Menteri Pertahanan Israel, Israel Katz, mengatakan Khatib “dieliminasi” dalam operasi militer yang berlangsung pada malam hingga dini hari, sebagai bagian dari rangkaian serangan yang menargetkan pejabat tinggi Iran.
Menurut laporan media internasional, serangan tersebut terjadi dalam operasi udara semalam (overnight strike) pada 17–18 Maret 2026, dengan target berada di wilayah Teheran, meskipun detail spesifik lokasi titik serangan tidak diungkapkan secara rinci oleh pihak Israel.
Pernyataan resmi Israel disampaikan pada Rabu, 18 Maret 2026, beberapa jam setelah operasi berlangsung, menandai peningkatan signifikan dalam kampanye militer yang menargetkan struktur kepemimpinan Iran.

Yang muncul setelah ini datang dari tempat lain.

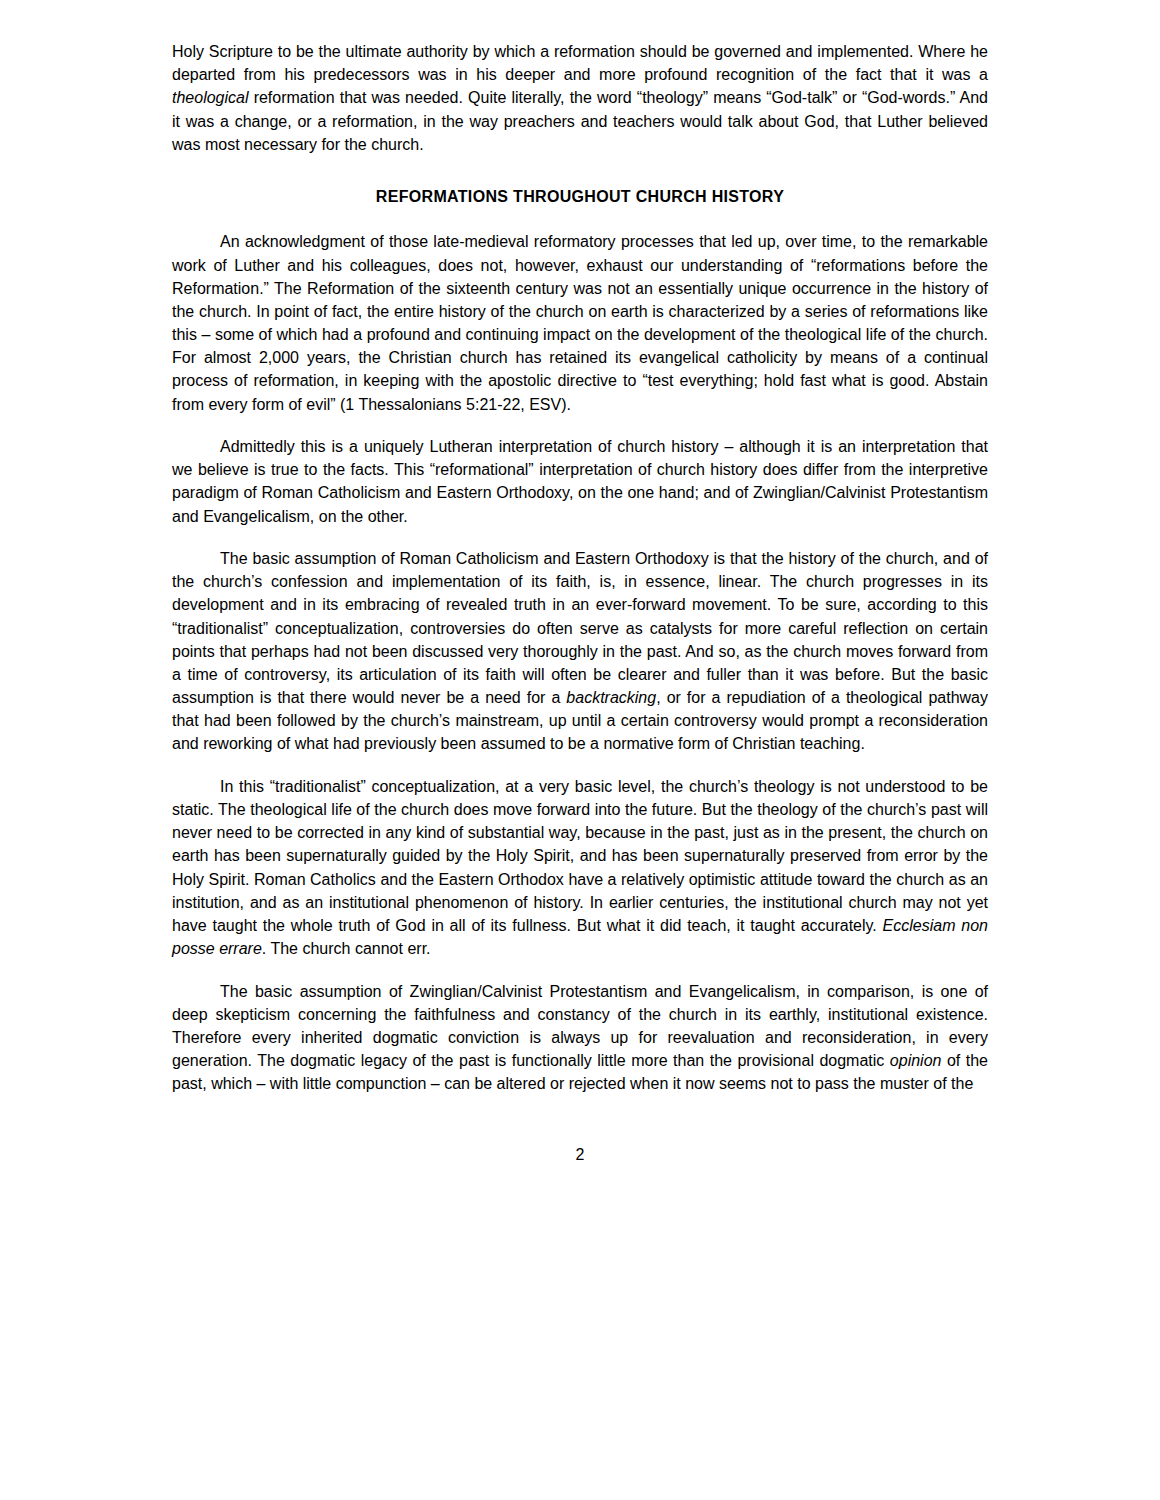Holy Scripture to be the ultimate authority by which a reformation should be governed and implemented. Where he departed from his predecessors was in his deeper and more profound recognition of the fact that it was a theological reformation that was needed. Quite literally, the word “theology” means “God-talk” or “God-words.” And it was a change, or a reformation, in the way preachers and teachers would talk about God, that Luther believed was most necessary for the church.
Reformations Throughout Church History
An acknowledgment of those late-medieval reformatory processes that led up, over time, to the remarkable work of Luther and his colleagues, does not, however, exhaust our understanding of “reformations before the Reformation.” The Reformation of the sixteenth century was not an essentially unique occurrence in the history of the church. In point of fact, the entire history of the church on earth is characterized by a series of reformations like this – some of which had a profound and continuing impact on the development of the theological life of the church. For almost 2,000 years, the Christian church has retained its evangelical catholicity by means of a continual process of reformation, in keeping with the apostolic directive to “test everything; hold fast what is good. Abstain from every form of evil” (1 Thessalonians 5:21-22, ESV).
Admittedly this is a uniquely Lutheran interpretation of church history – although it is an interpretation that we believe is true to the facts. This “reformational” interpretation of church history does differ from the interpretive paradigm of Roman Catholicism and Eastern Orthodoxy, on the one hand; and of Zwinglian/Calvinist Protestantism and Evangelicalism, on the other.
The basic assumption of Roman Catholicism and Eastern Orthodoxy is that the history of the church, and of the church’s confession and implementation of its faith, is, in essence, linear. The church progresses in its development and in its embracing of revealed truth in an ever-forward movement. To be sure, according to this “traditionalist” conceptualization, controversies do often serve as catalysts for more careful reflection on certain points that perhaps had not been discussed very thoroughly in the past. And so, as the church moves forward from a time of controversy, its articulation of its faith will often be clearer and fuller than it was before. But the basic assumption is that there would never be a need for a backtracking, or for a repudiation of a theological pathway that had been followed by the church’s mainstream, up until a certain controversy would prompt a reconsideration and reworking of what had previously been assumed to be a normative form of Christian teaching.
In this “traditionalist” conceptualization, at a very basic level, the church’s theology is not understood to be static. The theological life of the church does move forward into the future. But the theology of the church’s past will never need to be corrected in any kind of substantial way, because in the past, just as in the present, the church on earth has been supernaturally guided by the Holy Spirit, and has been supernaturally preserved from error by the Holy Spirit. Roman Catholics and the Eastern Orthodox have a relatively optimistic attitude toward the church as an institution, and as an institutional phenomenon of history. In earlier centuries, the institutional church may not yet have taught the whole truth of God in all of its fullness. But what it did teach, it taught accurately. Ecclesiam non posse errare. The church cannot err.
The basic assumption of Zwinglian/Calvinist Protestantism and Evangelicalism, in comparison, is one of deep skepticism concerning the faithfulness and constancy of the church in its earthly, institutional existence. Therefore every inherited dogmatic conviction is always up for reevaluation and reconsideration, in every generation. The dogmatic legacy of the past is functionally little more than the provisional dogmatic opinion of the past, which – with little compunction – can be altered or rejected when it now seems not to pass the muster of the
2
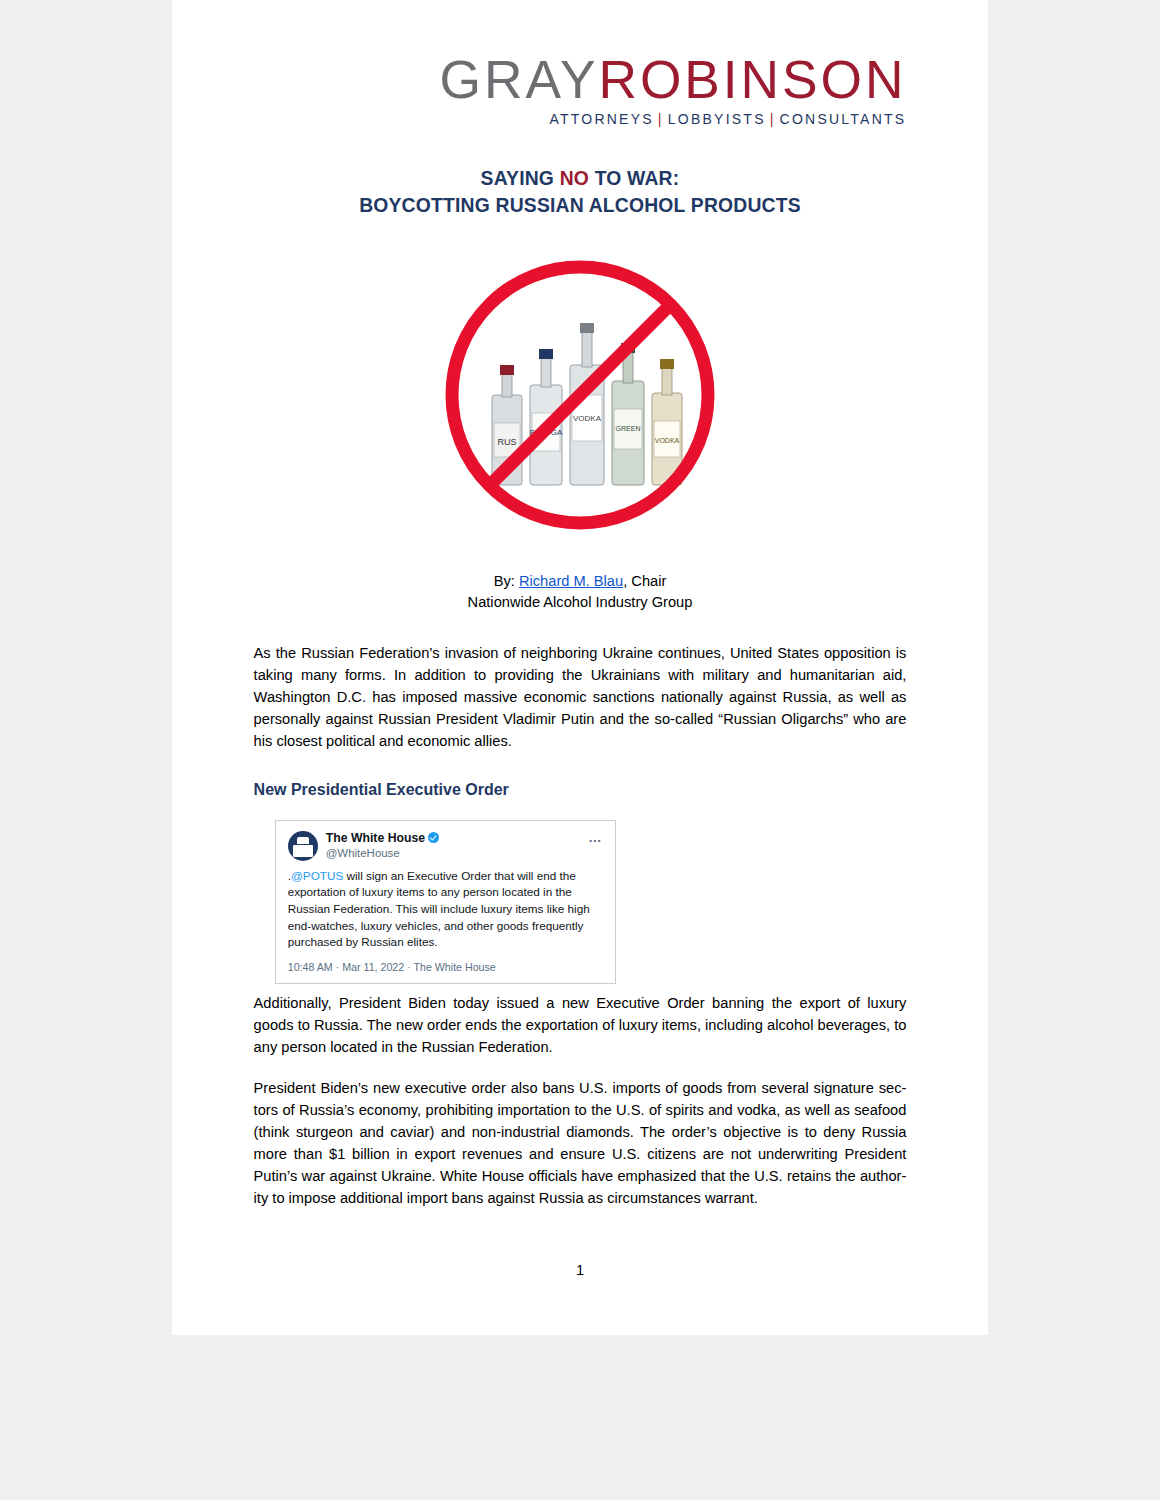GRAY ROBINSON
ATTORNEYS|LOBBYISTS|CONSULTANTS
SAYING NO TO WAR:
BOYCOTTING RUSSIAN ALCOHOL PRODUCTS
RUS BELUGA VODKA GREEN VODKA
By: Richard M. Blau, Chair
Nationwide Alcohol Industry Group
As the Russian Federation’s invasion of neighboring Ukraine continues, United States opposition is taking many forms. In addition to providing the Ukrainians with military and humanitarian aid, Washington D.C. has imposed massive economic sanctions nationally against Russia, as well as personally against Russian President Vladimir Putin and the so-called “Russian Oligarchs” who are his closest political and economic allies.
New Presidential Executive Order
The White House
@WhiteHouse
…
.@POTUS will sign an Executive Order that will end the exportation of luxury items to any person located in the Russian Federation. This will include luxury items like high end-watches, luxury vehicles, and other goods frequently purchased by Russian elites.
10:48 AM · Mar 11, 2022 · The White House
Additionally, President Biden today issued a new Executive Order banning the export of luxury goods to Russia. The new order ends the exportation of luxury items, including alcohol beverages, to any person located in the Russian Federation.
President Biden’s new executive order also bans U.S. imports of goods from several signature sectors of Russia’s economy, prohibiting importation to the U.S. of spirits and vodka, as well as seafood (think sturgeon and caviar) and non-industrial diamonds. The order’s objective is to deny Russia more than $1 billion in export revenues and ensure U.S. citizens are not underwriting President Putin’s war against Ukraine. White House officials have emphasized that the U.S. retains the authority to impose additional import bans against Russia as circumstances warrant.
1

Serangan terhadap Khatib disebut sebagai bagian dari gelombang operasi yang lebih luas, setelah sebelumnya Israel juga mengklaim telah menewaskan sejumlah pejabat senior Iran lainnya dalam beberapa hari terakhir.
Namun, hingga laporan ini diturunkan, pemerintah Iran belum memberikan konfirmasi resmi terkait kematian Khatib, sehingga status kematiannya masih bergantung pada klaim sepihak dari Israel.
Sejumlah analis menilai jika klaim tersebut terkonfirmasi, maka ini akan menjadi salah satu serangan paling signifikan terhadap jajaran intelijen Iran dalam konflik yang telah meluas sejak akhir Februari, dengan dampak luas terhadap stabilitas kawasan.
Di sisi lain, ketegangan terus meningkat dengan aksi saling serang antara Iran dan Israel, termasuk peluncuran rudal dan serangan balasan di berbagai wilayah, yang memperluas konflik ke sejumlah negara di kawasan Teluk dan Levant.